Oiler further reported on his hope that the dedication of the monument may rekindle an interest in the Civil War among the people of the area, as the Ohio Valley is rich with the history of the war that, if it had turned out differently, would have reshaped the face of the nation.
“There isn’t a whole lot of interest in Gallia County over the Civil War and that’s unfortunate because there’s a lot of history here. Of all the states of the Union, Ohio was the third largest state to provide Civil War troops, behind New York and Pennsylvania. There were over 200 regiments from Ohio, so it played a big role,” Oiler stated. “Most people in this area, if they are originally from this area, have Civil War ancestors, it’s just a lot them have never dug to find it.”

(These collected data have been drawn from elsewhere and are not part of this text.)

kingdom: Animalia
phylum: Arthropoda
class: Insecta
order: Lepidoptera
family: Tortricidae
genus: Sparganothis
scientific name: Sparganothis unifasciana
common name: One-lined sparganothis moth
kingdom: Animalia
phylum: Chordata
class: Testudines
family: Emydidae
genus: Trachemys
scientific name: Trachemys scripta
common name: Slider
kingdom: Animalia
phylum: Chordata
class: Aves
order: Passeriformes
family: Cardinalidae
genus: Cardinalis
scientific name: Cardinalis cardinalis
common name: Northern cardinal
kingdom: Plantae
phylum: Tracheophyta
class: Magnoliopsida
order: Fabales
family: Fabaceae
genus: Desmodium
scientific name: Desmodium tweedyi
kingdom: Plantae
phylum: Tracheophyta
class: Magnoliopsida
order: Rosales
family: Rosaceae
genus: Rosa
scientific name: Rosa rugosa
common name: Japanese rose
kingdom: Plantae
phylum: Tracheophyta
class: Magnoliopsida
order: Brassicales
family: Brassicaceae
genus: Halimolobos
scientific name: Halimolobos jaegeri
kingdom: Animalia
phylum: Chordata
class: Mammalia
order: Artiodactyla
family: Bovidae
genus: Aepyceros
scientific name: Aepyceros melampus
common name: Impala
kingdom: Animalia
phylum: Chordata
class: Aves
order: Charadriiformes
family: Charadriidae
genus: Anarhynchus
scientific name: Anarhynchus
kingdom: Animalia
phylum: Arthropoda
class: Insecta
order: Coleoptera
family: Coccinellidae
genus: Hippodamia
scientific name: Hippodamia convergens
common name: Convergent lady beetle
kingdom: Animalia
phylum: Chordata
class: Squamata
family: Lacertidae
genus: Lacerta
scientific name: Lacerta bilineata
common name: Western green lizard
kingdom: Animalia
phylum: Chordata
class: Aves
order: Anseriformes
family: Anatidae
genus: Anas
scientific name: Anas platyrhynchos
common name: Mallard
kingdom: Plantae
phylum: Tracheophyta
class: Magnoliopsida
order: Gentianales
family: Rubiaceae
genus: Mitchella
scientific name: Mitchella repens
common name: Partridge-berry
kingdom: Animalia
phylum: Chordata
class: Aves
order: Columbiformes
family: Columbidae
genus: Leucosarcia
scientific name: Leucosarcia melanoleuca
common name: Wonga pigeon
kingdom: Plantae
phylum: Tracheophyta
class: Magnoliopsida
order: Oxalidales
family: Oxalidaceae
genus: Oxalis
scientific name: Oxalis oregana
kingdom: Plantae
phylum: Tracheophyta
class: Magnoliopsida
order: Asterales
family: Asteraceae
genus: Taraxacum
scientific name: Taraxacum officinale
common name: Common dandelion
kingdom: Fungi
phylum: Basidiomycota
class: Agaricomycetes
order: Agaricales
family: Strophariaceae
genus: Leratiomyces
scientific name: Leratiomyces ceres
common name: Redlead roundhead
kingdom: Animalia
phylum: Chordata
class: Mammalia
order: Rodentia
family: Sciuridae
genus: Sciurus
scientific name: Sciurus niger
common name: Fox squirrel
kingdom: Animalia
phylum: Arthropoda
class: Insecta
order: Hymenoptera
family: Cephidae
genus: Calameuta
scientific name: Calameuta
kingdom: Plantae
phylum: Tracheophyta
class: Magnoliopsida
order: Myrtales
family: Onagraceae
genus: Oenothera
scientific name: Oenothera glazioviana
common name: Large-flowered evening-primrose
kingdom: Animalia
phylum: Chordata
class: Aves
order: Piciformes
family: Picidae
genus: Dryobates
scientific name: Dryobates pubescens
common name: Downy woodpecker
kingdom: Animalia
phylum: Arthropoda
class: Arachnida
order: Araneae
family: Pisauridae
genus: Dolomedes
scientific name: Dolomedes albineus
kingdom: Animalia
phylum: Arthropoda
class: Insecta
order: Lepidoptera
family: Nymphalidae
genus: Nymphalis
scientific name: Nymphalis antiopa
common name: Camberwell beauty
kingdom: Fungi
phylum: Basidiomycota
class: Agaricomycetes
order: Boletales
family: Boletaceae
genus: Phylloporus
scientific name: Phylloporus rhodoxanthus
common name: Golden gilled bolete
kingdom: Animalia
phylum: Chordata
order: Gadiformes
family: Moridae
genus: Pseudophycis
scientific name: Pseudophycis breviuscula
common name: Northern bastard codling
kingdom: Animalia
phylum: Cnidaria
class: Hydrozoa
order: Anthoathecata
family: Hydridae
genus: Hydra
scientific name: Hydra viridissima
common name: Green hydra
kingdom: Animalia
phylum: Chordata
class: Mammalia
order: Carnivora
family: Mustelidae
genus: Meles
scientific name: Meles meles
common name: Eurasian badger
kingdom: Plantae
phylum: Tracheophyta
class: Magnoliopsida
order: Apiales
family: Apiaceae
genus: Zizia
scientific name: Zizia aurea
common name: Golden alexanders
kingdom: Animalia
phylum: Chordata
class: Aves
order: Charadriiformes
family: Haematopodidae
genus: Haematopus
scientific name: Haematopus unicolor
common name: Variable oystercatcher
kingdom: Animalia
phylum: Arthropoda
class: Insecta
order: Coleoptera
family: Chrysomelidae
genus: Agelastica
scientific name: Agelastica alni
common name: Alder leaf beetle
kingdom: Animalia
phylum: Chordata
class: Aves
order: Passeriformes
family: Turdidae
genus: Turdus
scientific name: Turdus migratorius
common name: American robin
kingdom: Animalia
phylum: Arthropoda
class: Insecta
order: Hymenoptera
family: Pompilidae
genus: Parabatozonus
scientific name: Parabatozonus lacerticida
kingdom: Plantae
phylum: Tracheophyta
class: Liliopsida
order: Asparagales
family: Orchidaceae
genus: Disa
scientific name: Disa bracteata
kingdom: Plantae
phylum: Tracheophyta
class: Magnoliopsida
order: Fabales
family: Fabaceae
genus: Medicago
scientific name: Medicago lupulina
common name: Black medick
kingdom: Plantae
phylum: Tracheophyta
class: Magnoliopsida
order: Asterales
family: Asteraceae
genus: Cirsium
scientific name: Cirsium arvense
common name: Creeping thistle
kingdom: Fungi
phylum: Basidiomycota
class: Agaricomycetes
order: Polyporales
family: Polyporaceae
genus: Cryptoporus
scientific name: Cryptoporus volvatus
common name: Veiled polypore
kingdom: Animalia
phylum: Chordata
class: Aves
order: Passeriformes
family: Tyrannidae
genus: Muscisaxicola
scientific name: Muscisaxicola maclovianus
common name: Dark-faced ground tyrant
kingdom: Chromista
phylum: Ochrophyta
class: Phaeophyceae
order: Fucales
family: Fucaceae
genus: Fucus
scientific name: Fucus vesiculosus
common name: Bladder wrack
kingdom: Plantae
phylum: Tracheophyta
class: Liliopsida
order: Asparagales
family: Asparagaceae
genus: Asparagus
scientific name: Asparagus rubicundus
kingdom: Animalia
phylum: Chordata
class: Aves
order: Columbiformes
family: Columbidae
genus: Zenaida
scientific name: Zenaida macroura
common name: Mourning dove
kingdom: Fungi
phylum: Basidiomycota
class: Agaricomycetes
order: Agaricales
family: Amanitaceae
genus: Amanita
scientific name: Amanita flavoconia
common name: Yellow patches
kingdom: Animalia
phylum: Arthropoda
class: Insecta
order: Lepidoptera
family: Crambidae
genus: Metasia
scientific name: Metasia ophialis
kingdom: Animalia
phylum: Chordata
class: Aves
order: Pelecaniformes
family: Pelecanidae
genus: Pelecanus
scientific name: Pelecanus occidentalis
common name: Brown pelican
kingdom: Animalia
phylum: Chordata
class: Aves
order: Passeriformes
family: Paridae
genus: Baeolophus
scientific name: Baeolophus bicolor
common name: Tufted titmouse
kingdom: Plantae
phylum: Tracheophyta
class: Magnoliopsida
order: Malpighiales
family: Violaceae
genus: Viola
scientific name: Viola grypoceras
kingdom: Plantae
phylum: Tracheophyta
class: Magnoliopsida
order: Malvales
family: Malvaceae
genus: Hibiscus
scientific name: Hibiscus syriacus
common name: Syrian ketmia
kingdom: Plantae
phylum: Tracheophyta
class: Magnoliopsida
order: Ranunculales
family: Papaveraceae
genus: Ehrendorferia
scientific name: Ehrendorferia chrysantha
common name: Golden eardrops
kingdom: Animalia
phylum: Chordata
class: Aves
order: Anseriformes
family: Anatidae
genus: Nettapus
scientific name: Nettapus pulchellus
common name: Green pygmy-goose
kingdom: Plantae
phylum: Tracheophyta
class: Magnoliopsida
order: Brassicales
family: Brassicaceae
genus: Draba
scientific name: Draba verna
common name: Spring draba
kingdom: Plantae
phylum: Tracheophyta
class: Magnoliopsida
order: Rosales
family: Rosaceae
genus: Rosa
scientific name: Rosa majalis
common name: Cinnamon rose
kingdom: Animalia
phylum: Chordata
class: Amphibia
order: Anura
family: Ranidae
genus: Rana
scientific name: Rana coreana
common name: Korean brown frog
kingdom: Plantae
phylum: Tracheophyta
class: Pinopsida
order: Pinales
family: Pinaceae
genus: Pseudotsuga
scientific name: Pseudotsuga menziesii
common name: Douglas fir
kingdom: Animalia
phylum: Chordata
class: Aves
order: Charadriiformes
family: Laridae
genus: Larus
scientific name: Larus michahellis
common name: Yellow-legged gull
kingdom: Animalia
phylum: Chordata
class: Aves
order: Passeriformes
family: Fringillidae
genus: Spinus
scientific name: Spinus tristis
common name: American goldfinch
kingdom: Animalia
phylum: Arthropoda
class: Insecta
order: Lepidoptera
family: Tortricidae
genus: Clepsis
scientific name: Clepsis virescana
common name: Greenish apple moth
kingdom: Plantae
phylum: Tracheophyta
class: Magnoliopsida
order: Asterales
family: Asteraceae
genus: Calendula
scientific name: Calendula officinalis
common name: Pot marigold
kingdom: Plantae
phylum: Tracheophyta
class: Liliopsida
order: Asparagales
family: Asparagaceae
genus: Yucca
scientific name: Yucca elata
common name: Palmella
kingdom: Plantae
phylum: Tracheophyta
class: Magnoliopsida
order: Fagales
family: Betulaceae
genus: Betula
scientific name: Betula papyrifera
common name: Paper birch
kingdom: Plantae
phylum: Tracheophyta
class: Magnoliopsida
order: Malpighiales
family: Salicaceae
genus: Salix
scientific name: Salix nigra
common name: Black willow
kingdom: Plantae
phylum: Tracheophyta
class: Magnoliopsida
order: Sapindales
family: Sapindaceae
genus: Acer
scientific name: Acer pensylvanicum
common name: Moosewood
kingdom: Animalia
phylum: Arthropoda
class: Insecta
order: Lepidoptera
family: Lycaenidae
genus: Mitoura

As for the missing Civil War monument, Oiler stated that he will continue to look for clues as to what it’s fate may have been, but he is hopeful that the monument dedicated by the SUVCW this Saturday will stand the test of time.
“Our idea is to just simply to dedicate it and maybe, in 150 years, it will still be there,” Oiler said.
The dedication ceremony will be held beginning at 10 a.m. on Saturday, June 15 at Pine Street Cemetery. The guest speaker will be State Representative Ryan Smith. Ohio Department Commander of the SUVCW Jonathan Davis will also be on hand. The public is encouraged to attend.